### Exercise description
Copy the listing exactly; drop the pictures.

### Data shown
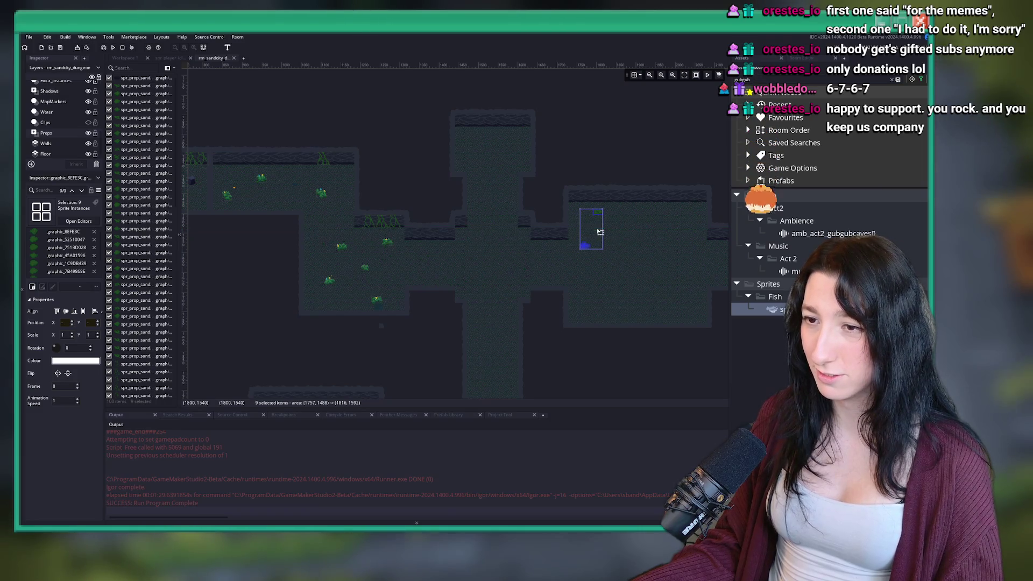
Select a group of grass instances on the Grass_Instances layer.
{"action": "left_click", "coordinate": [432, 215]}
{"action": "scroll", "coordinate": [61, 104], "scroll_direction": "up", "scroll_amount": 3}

### Exercise result
Select a group of grass instances on the Grass_Instances layer.
{"action": "left_click", "coordinate": [432, 215]}
{"action": "scroll", "coordinate": [61, 104], "scroll_direction": "up", "scroll_amount": 3}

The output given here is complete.